KidsPeace’s outreach and public-education programs include the websites: www.kidspeace.org,
which offers information from childcare experts, national research, articles and other resources, and
www.teencentral.net, which allows teens to share their problems and crises in a safe, supportive, problem-solving environment. They
provide a free public National Referral Network, 800-KID-SAVE, that helps link kids in crisis with professional help in their own communities,
using a database of more than 20,000 providers across the country. They also operate a free helpline, staffed by professionals who can
offer advice on issues ranging from effective parenting to suicide prevention, at 800-334-3KID.
They also operate various residential campuses. Orchard Hills, in Pennsylvania, is a “beautiful 300-acre residential campus that provides
both intensive and regular residential programming with licensed schools, along with some of the best recreational opportunities in
the area.” The Broadway campus in Bethlehem, Pennsylvania provides a “therapeutic residential treatment program for the youngest children,
as well as a transitional program that teaches life and social skills to older teens preparing for independent living.” The Graham Lake
Campus, in Ellsworth, Maine, provides therapeutic residential treatment, a 45-day diagnostic assessment, and special education instruction.
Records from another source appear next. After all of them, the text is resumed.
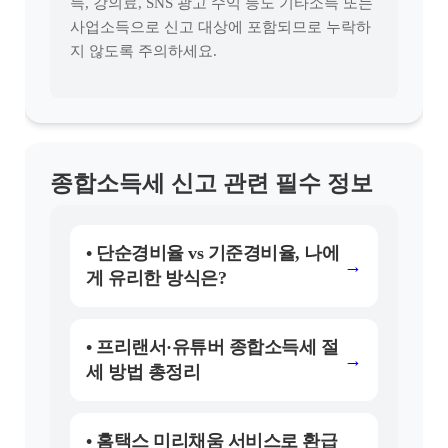
득, 강의료, SNS 광고 수익 등도 기타소득 또는
사업소득으로 신고 대상에 포함되므로 누락하
지 않도록 주의하세요.
종합소득세 신고 관련 필수 정보
• 단순경비율 vs 기준경비율, 나에
→
게 유리한 방식은?
• 프리랜서·유튜버 종합소득세 절
→
세 방법 총정리
• 홈택스 미리채움 서비스로 환급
Their Mesabi Academy, in Buhl, Minnesota, utilizes a multi-disciplinary approach including education, counseling, corrections professionals,
skill development and behavior management, with a juvenile justice focus. KidsPeace has a Dual Diagnostic Program in Saylorsburg, Pennsylvania
which combines individual and group therapy, education, medical evaluation, treatment and therapeutic recreation on a “lovely, rural
campus that provides an ideal setting for children to deal with both their mental-health and substance- abuse crises. It also provides
aftercare planning and vocational help, and “stands out in the industry because of a focus on individual responsibility and relationship
building.”
The KidsPeace Lee Salk center for Research “draws on their 120 years of clinical expertise and brings together great minds in the childcare
area to research and develop solutions to challenges facing today’s children.”